Ya sé. Me van a decir que tal vez tiene la mejor calidad de vida de América Latina. Que sus calles limpias. Que sus altos edificios. Que sus barrios muy señoriales y casi perfectos. Mi respuesta a todos esos intentos es la misma: Santiago es una ciudad aburrida. La conocí en septiembre del 2004 (motivo por el cual les debo las fotos, pues están refundidas en mis archivos) y aunque es cierto que en 11 años las cosas pueden cambiar mucho -más vale- y amigos que han estado allí hace poco aseguran que tiene varios barrios con mucho encanto y mucha vida, aún es inevitable remitirme a esa imagen. Para rescatar en la capital chilena: comer hasta la saciedad en el Mercado Municipal, La Chascona, lugares históricos como el Palacio de la Moneda y contemplar los Andes, cuando la contaminación lo permite.  

3. Bucarest

Bucarest es una ciudad fea. Y es un desperdicio, porque podría sacarla del estadio con toda la historia que tiene, con sus leyendas y misterios, con su gente. La recorrí en febrero del 2015, me quedé varios días y nunca me resultó acogedora sino más bien desconcertante. Una ciudad puede estar acabada pero tener magia y la de Bucarest nunca se me reveló en esa visita. El casco antiguo podría ser precioso pero hoy sus calles empedradas están repletas de bares y discotecas de música electrónica, así que si uno decide caminar por ahí en la mañana debe hacerlo mientras esquiva los escombros de las potentes rumbas que terminaron hace unas horas. Y el Palacio del Parlamento. ¡Ay, el Palacio del Parlamento! Es una mole enorme y ofensiva. Para construir el que hoy es el segundo edificio administrativo más grande del mundo, después del Pentágono, el dictador Nicolae Ceaușescu ordenó derribar unas 9 mil casas y unas 15 iglesias del centro de la ciudad.

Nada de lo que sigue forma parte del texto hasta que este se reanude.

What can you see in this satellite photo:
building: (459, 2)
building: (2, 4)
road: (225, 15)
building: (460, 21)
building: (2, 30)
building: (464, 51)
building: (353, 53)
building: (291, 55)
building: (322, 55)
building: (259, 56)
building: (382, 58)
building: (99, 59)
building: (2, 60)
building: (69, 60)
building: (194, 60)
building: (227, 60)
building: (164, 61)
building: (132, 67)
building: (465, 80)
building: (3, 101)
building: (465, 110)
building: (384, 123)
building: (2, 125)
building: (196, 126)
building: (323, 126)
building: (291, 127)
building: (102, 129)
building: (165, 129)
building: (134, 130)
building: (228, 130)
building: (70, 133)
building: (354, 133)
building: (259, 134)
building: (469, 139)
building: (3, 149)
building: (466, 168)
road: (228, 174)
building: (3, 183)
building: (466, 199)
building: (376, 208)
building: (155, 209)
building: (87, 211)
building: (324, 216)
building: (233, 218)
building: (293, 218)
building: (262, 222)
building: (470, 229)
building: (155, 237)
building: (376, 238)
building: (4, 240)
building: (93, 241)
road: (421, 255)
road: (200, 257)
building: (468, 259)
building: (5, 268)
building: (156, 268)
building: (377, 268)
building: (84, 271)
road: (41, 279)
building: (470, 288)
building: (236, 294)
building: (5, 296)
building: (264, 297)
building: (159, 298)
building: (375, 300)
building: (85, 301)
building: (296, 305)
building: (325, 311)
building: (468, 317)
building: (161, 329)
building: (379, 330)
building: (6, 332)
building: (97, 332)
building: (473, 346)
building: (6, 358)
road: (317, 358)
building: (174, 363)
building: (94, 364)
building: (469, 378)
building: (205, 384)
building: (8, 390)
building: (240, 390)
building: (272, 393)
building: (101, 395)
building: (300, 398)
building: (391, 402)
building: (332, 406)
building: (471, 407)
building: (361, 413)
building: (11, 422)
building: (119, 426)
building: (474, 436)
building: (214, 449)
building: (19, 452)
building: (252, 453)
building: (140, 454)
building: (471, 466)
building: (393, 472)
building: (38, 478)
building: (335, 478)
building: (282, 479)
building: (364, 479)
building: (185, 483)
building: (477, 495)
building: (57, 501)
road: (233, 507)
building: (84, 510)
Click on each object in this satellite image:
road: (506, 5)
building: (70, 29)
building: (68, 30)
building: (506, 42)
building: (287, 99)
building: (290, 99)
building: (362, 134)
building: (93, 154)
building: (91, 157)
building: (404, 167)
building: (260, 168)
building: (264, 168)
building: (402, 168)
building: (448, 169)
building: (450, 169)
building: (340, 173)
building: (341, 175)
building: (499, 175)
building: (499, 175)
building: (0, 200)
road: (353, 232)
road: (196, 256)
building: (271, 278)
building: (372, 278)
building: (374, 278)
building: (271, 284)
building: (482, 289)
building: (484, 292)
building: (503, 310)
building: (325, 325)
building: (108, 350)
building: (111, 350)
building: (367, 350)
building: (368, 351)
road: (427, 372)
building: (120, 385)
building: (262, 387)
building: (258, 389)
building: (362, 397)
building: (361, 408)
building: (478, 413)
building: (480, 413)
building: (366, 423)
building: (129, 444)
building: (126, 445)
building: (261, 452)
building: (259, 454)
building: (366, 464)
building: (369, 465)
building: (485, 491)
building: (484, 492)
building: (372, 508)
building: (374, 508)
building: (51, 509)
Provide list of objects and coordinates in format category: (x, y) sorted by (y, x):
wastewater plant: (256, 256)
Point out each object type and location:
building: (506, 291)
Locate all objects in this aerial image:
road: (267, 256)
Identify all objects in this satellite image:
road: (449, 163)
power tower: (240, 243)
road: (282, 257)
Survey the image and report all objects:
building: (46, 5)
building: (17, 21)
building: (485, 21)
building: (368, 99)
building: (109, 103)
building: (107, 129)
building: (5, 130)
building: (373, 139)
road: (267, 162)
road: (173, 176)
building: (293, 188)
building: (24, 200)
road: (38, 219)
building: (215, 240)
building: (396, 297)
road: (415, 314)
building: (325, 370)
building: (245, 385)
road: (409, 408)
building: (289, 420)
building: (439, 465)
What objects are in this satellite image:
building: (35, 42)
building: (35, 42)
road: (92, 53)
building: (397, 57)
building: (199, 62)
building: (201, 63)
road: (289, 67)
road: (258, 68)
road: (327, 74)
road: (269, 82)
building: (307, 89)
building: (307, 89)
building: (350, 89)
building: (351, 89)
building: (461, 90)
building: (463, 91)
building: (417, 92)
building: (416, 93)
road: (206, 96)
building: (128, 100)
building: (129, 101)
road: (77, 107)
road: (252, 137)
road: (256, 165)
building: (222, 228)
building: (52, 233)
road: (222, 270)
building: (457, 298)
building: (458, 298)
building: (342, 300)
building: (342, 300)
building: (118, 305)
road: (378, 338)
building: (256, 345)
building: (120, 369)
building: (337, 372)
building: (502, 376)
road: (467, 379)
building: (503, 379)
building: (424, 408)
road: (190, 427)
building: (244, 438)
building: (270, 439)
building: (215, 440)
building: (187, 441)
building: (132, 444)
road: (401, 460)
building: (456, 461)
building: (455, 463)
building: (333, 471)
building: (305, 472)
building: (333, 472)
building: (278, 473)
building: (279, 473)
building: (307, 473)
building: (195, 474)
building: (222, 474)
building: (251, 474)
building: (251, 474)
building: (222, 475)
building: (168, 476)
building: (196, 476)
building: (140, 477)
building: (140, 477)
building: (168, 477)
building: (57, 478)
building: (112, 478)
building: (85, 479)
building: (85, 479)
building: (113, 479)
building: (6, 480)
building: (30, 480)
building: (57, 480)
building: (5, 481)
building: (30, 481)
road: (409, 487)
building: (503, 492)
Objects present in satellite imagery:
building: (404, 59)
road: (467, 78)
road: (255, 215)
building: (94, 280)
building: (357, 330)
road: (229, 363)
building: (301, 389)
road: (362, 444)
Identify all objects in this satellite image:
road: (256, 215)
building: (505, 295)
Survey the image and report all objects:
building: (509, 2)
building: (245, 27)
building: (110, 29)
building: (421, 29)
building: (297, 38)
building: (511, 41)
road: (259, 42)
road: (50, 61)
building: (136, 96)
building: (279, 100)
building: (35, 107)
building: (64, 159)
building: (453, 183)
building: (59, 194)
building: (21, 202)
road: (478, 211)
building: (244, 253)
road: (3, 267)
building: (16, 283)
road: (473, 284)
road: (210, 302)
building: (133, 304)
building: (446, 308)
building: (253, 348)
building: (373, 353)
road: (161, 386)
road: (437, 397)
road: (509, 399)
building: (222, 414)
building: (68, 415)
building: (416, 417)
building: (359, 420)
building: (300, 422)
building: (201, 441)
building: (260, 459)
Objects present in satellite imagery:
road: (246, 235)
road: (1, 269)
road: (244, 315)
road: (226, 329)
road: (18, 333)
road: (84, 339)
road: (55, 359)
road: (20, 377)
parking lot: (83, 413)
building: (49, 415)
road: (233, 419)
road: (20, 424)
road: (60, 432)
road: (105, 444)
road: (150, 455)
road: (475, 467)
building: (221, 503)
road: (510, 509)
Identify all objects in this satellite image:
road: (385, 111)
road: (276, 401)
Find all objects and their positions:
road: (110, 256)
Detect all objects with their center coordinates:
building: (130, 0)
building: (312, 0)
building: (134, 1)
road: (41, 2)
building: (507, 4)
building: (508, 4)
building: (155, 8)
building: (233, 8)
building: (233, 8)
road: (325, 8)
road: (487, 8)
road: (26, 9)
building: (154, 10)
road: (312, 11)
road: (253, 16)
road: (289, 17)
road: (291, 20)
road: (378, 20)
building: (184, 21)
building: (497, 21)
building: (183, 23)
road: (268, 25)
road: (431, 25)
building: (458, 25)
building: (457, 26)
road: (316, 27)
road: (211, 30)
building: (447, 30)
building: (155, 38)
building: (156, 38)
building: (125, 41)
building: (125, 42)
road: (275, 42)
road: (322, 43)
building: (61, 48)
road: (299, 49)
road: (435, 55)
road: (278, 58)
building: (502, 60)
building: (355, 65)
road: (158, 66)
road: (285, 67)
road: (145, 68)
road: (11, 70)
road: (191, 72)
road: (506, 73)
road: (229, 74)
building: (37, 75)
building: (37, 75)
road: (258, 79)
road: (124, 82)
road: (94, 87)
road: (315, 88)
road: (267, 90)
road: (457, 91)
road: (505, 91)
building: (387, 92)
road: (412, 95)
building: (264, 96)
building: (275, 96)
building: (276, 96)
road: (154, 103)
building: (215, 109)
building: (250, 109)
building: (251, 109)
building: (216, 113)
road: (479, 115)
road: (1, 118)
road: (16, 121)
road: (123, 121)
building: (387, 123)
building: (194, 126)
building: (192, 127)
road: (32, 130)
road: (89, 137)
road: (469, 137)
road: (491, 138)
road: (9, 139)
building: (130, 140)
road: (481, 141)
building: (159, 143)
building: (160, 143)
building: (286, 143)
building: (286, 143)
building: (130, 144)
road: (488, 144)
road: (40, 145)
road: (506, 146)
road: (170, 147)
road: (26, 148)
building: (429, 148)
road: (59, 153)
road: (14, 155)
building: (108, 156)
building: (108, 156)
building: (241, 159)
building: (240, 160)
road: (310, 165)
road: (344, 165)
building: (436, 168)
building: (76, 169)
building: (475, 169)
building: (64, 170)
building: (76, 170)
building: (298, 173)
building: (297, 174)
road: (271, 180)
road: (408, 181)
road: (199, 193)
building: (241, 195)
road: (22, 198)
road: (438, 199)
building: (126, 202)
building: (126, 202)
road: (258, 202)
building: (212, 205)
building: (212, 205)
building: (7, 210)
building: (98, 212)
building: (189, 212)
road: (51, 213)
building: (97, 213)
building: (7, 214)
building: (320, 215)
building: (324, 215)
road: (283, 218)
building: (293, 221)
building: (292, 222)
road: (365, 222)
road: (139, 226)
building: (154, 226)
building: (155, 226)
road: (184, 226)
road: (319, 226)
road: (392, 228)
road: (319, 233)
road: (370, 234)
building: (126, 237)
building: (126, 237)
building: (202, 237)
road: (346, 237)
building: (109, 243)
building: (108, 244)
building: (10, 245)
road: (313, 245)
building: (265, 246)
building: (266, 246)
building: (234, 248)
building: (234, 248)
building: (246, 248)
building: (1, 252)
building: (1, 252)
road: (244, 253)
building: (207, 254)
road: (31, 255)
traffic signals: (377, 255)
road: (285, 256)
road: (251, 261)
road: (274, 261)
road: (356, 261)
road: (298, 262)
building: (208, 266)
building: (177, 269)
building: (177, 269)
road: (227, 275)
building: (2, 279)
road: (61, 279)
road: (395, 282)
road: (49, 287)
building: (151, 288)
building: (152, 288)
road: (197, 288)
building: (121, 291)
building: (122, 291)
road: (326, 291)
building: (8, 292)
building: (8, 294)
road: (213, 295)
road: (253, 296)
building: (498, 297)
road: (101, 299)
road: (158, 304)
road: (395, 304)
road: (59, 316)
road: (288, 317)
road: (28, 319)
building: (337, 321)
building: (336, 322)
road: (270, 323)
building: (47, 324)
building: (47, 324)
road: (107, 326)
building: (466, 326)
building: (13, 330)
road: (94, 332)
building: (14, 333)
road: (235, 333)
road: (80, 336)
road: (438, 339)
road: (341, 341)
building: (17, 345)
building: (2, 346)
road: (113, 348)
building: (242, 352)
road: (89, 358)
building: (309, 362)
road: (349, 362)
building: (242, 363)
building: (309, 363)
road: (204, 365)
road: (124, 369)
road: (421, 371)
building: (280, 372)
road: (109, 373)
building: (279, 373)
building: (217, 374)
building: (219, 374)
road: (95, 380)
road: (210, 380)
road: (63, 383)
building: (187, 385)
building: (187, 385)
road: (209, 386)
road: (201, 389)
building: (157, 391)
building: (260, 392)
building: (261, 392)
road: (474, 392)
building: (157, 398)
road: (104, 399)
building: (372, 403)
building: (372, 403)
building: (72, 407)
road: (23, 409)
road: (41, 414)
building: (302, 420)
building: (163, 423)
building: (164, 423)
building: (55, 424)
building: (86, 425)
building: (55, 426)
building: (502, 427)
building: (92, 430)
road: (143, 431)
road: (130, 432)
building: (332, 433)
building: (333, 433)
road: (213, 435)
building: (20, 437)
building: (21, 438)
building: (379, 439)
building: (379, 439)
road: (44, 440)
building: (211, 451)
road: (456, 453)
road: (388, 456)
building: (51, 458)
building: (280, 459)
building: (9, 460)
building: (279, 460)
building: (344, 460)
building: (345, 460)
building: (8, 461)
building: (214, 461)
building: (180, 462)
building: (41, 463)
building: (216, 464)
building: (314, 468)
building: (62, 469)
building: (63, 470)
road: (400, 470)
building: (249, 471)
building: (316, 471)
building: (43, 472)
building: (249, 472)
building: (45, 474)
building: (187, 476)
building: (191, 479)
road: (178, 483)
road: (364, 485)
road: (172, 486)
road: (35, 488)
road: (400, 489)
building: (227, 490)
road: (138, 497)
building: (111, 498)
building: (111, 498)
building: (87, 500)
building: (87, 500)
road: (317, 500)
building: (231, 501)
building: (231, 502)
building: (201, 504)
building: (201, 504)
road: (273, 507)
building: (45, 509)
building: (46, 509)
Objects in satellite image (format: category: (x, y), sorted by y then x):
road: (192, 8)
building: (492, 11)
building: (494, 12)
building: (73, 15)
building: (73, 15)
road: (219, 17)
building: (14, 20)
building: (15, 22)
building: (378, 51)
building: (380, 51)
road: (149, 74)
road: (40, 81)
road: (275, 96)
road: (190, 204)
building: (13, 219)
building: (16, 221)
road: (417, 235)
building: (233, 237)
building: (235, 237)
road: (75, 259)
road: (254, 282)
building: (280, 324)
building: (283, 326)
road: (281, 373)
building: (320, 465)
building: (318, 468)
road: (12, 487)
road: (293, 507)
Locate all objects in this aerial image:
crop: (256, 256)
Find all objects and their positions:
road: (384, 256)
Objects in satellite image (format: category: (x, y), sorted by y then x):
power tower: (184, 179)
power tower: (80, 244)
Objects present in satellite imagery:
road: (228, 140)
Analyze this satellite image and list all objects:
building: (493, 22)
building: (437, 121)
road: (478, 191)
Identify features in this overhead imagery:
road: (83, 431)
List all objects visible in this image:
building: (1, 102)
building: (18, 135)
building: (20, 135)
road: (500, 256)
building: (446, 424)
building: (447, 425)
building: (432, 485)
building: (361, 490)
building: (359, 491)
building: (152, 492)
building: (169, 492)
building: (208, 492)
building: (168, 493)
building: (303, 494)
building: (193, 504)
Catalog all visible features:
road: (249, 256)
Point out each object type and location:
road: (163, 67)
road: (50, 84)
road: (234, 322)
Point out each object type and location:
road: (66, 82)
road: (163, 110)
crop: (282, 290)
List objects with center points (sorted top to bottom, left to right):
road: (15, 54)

Ese monumento a la megalomanía (340 mil metros cuadrados, 6 niveles y más de 1.300 habitaciones, sin estilo arquitectónico definido) está hoy inutilizado prácticamente en un 60 por ciento. Es increíble. Dicen que además de las oficinas de los senadores y representantes y de unas salas que se utilizan para eventos, adentro funciona un museo de arte contemporáneo. Pero yo entré y no lo vi por ningún lado. Ese edificio perturba. Da rabia. Y los rumanos de a pie no lo quieren, por supuesto. De Bucarest me llevé, como buenos recuerdos, sus diminutas y antiquísimas iglesias ortodoxas, muy bellas, y un museo encantador, al aire libre, que traducido al español sería algo así como el Museo de la Aldea, con casi 300 casas trasladadas allí desde sus regiones de origen, que resumen todos los tipos de arquitectura de Rumania desde la Edad Media y de todas las zonas, como Moldavia y Transilvania, entre otras. La Bucarest alternativa que según algunos amigos es una delicia, me la quedaron debiendo.